MORE people in Barnsley entered insolvency last year, new figures show.

Figures from the Insolvency Service show 699 people in Barnsley entered insolvency in 2024, up from 596 the year before.

A person becomes insolvent when they are unable to pay their debts and are left with a choice of declaring bankruptcy or taking on other measures to pay them back.

The insolvencies last year in Barnsley were made up of 28 bankruptcies, 233 debt relief orders and 438 individual voluntary arrangements. Overall, the area had a rate of 35 insolvencies per 10,000 adults.

The figures revealed significant regional disparity, with the rate of personal insolvencies highest in the north-east at 33 per 10,000 adults.
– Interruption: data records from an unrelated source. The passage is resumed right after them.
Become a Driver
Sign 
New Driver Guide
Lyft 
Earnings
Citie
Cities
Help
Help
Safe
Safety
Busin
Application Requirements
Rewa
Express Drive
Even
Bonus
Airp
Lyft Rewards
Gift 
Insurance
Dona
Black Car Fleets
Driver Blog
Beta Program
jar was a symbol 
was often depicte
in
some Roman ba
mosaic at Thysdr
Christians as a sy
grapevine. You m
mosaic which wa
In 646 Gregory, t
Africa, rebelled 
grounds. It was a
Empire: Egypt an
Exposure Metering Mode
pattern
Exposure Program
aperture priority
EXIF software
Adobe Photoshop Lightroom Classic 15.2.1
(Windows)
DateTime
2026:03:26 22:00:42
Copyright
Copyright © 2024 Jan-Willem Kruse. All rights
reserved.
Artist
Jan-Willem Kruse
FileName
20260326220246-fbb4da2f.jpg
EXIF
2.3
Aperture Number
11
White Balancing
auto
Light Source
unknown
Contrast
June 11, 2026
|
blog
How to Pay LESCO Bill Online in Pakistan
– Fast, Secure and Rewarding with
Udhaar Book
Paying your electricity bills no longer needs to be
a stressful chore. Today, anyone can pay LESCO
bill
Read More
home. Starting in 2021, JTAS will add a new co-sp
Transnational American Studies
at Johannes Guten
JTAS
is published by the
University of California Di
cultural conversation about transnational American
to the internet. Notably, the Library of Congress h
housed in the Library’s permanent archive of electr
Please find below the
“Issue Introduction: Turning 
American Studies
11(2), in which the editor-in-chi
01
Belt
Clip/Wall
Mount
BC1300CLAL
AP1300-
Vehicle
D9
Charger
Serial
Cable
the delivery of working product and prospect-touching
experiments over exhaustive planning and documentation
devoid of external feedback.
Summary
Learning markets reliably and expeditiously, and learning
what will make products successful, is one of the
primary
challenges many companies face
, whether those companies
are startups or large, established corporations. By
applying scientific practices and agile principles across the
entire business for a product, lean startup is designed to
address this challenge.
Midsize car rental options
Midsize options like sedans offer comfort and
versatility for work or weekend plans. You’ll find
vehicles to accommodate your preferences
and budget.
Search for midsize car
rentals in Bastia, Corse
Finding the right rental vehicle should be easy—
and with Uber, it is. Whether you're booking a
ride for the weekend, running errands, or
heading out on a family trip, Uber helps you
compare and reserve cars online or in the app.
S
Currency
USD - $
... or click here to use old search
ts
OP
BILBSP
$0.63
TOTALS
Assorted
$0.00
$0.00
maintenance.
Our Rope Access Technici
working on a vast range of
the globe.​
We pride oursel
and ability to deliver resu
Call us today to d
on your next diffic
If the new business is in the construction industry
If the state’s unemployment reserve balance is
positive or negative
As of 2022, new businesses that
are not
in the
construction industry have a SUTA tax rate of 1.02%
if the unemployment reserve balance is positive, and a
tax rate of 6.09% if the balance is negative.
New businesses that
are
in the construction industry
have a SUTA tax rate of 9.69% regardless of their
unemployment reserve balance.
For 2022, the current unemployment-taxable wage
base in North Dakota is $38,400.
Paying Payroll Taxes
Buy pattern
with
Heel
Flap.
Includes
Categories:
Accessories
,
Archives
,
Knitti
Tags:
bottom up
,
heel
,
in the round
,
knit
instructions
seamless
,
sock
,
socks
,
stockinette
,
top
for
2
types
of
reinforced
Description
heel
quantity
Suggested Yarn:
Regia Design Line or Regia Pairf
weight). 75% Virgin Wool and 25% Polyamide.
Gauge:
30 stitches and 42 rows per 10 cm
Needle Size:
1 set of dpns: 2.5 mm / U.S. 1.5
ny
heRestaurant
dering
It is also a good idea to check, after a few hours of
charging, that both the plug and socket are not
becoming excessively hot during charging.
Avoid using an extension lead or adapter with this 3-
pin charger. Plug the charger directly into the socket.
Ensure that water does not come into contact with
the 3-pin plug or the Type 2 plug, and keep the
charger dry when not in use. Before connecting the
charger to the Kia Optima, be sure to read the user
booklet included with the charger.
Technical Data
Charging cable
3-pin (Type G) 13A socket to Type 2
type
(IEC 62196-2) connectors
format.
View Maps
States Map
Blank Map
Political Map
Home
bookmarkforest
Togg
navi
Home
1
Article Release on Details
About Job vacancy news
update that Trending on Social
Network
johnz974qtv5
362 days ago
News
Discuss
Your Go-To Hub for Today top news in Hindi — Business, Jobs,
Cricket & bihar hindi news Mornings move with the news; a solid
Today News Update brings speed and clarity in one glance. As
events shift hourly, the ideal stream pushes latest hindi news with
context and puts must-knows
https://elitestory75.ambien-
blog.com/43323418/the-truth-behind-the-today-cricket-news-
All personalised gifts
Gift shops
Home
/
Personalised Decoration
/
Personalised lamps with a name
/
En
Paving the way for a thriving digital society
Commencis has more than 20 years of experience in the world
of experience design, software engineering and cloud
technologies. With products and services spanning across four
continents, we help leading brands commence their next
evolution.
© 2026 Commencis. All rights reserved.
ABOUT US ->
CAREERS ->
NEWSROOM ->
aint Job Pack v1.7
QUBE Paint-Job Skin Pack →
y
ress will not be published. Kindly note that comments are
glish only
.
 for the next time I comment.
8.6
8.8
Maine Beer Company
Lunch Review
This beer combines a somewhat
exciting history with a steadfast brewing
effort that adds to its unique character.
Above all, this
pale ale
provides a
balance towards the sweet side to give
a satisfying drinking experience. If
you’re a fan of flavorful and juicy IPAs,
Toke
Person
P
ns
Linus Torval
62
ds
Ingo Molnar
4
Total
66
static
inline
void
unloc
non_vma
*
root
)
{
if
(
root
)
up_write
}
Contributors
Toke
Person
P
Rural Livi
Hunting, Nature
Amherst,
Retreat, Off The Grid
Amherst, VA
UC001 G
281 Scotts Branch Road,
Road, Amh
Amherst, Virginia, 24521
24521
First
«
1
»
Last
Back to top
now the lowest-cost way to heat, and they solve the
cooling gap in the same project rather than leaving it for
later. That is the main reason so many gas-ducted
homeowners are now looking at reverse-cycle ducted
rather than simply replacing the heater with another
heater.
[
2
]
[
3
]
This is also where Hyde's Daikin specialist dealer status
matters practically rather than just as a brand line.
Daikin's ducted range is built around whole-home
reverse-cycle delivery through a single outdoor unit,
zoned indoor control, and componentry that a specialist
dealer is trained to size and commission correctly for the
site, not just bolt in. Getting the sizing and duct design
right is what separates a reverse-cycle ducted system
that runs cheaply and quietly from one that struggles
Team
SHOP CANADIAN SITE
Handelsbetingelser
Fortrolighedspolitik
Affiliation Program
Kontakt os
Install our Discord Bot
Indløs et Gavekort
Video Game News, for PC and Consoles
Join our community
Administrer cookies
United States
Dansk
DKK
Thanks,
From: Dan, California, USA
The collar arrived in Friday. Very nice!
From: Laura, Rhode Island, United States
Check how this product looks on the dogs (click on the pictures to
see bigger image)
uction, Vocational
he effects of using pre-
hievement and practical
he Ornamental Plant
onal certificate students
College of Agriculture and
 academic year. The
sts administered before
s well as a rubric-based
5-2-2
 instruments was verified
Meanwhile, it was lowest in London at 15 per 10,000.

Grace Brownfield, head of influencing and communications at the Money Advice Trust, said the rise in personal insolvencies is a ‘sign of the significant impact high costs have had on people’s finances’.

She added: “With household budgets being stretched even further, we’re seeing more people falling into difficulty and needing to access an insolvency option to deal with their debts.

“The consistently higher rate in the north-east could indicate the impact of longstanding economic inequalities in the region such as historically lower wages, higher unemployment and a greater reliance on industries vulnerable to economic instability, all made more prevalent as the cost-of-living crisis continues.”

The figures also show the insolvency rate for women – 27 per 10,000 – was higher than for men – 22 per 10,000 – for the eleventh successive year.

Similarly, the rate in Barnsley was 38 per 10,000 for women and 33 per 10,000 for men.

Simon Trevethick, head of communications at StepChange, said the regional and gendered differences are ‘not a surprise’.

He added: “Whilst the drivers of debt are complex and wide, we consistently find that certain regions and demographics are over-represented in our client base.

“Specifically, women are overrepresented among people seeking debt advice, as almost two-thirds of our clients are women.

“What’s more, our client stats show that women have a higher average expenditure and a lower average income than men – meaning their ability to pay debts or seek financial support is more difficult.”